• Task goal: Every line of the following records that includes "Advanced" should be copied.

• Input data:
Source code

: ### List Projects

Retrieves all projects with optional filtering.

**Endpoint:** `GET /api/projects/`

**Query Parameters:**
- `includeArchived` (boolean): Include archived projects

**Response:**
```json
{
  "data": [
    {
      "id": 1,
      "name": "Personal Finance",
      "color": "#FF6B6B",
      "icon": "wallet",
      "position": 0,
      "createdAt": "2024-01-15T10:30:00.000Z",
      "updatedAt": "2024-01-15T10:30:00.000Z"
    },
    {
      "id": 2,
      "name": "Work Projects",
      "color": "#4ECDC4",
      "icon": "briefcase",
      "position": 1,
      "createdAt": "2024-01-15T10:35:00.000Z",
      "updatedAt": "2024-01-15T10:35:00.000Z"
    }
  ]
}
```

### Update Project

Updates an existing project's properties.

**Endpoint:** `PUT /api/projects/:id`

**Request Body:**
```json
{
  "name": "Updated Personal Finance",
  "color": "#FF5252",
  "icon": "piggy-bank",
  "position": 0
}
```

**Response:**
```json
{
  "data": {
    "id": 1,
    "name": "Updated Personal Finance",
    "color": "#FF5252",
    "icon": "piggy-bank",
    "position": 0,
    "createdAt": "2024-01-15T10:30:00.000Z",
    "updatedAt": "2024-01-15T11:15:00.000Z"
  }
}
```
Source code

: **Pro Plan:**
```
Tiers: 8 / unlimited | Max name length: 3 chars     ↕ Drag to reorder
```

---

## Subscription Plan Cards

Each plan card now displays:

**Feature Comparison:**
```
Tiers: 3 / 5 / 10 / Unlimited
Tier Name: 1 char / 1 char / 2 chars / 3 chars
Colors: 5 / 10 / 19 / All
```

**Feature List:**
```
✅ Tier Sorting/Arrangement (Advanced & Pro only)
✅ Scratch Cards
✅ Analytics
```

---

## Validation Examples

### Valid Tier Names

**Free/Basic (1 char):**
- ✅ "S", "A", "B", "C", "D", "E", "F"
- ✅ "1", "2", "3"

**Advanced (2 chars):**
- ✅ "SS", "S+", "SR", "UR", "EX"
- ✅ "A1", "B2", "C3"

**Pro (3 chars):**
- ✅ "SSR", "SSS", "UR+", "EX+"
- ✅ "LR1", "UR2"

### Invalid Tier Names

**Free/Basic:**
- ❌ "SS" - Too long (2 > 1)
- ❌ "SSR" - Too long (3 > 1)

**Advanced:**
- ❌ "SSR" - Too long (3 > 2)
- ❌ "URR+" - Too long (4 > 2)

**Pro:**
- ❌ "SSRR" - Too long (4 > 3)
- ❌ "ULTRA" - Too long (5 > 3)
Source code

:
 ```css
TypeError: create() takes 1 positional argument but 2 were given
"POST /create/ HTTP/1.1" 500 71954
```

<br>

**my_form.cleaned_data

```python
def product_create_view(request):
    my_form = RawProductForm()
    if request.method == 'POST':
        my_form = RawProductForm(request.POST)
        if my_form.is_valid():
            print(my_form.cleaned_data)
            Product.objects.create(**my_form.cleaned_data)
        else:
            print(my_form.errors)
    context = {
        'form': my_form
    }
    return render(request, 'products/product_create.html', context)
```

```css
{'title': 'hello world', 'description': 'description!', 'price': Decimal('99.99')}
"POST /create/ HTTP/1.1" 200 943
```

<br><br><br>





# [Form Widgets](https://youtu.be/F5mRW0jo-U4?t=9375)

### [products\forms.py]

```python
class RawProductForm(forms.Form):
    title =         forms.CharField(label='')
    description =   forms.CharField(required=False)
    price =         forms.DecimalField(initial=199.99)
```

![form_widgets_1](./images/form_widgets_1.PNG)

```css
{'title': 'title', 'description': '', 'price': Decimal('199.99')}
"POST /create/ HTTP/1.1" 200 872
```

• Answer:
✅ Tier Sorting/Arrangement (Advanced & Pro only)
**Advanced (2 chars):**
**Advanced:**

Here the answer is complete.